On the Brain
Here I sit in front of the computer screen once again. There is a pile of papers on my desk that need to be tended to and I just can’t give a damn about them. My head is swimming in this fresh torrent of emotion that has come so unexpectedly. I can’t remember a time when I felt this way. Ever. It confuses me.
As the light streamed into my bedroom this morning that feeling was there. It was with me when I went to bed and all afternoon as I talked to her. It is a heady, staggering emotion. Some confused jumble of infatuation, awe, respect, hope and longing. The whole thing is like trying to fit pieces of a jigsaw puzzle together that form different pictures. They seem as though they should all fit to form one big picture, but when you try they come close and then fail. I realize that seems to give a negative connotation to this emotion, which is not my intent. It is simply the best way I can describe it. In truth, I hope this feeling never leaves me. As I write this I steal glances at a picture she sent me. I can’t seem to tear myself away from it. It is absolutely intoxicating.
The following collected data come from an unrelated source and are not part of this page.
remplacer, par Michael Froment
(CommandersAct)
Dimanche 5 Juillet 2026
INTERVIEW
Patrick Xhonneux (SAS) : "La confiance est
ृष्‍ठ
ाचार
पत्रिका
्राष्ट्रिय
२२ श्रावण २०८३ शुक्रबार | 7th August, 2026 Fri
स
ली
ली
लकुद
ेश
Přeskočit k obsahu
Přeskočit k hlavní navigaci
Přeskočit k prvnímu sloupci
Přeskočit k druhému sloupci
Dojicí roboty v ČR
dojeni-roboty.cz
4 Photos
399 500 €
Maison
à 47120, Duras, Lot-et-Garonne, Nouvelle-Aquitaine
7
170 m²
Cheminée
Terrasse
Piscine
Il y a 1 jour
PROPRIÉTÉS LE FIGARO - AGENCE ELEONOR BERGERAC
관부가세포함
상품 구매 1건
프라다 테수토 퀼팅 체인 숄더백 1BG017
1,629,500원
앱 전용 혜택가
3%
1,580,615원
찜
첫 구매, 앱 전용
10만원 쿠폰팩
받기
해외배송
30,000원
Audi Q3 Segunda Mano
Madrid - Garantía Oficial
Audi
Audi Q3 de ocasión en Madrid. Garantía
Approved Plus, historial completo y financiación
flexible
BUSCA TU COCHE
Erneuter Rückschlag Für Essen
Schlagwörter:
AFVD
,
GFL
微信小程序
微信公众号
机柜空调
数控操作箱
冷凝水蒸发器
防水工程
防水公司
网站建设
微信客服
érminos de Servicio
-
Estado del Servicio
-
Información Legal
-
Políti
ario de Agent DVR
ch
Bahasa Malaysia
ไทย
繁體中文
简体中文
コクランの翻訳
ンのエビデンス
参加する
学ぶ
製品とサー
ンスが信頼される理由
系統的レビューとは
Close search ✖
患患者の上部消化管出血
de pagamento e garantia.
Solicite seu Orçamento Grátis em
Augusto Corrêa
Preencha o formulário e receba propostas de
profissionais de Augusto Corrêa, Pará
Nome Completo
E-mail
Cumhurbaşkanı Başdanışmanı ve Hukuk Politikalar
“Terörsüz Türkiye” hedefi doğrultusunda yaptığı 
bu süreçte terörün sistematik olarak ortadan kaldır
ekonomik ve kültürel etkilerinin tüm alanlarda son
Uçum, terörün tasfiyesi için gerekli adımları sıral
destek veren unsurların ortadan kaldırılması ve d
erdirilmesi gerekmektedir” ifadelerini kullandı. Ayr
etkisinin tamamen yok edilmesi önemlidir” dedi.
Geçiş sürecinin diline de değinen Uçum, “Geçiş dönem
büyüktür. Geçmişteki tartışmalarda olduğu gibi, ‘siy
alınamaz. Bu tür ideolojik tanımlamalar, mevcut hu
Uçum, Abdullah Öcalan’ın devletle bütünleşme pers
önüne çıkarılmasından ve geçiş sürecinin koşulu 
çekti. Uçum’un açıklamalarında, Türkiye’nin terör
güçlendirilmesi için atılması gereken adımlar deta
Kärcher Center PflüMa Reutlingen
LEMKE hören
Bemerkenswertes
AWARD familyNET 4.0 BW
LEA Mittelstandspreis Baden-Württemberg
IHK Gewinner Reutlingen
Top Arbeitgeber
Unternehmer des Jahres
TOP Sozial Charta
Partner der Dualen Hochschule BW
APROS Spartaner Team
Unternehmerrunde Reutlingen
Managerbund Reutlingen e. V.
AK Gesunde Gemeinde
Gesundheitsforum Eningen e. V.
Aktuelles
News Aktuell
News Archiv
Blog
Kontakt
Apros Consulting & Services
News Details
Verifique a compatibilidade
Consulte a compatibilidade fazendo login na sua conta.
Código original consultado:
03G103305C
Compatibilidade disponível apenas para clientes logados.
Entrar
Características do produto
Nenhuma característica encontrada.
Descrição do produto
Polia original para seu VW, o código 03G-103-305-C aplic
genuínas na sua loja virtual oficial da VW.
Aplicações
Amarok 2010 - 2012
The feeling alone is not all that occupies me. Thoughts of her I find to be more and more prevalent and harder to dispel. Not that I wish to dispel them, but so prevalent have they become that I can barely function. It fascinates me that so little time has passed since we first began talking and already I feel very connected. I have never connected with anyone so quickly. It is stranger still that these feelings persist despite the fact we have not yet met in person. The excitement is incredible and exhausting. Perhaps things will fall into place and I will soon get to see her. I am hoping so and striving to pull together the loose ends that are holding me back.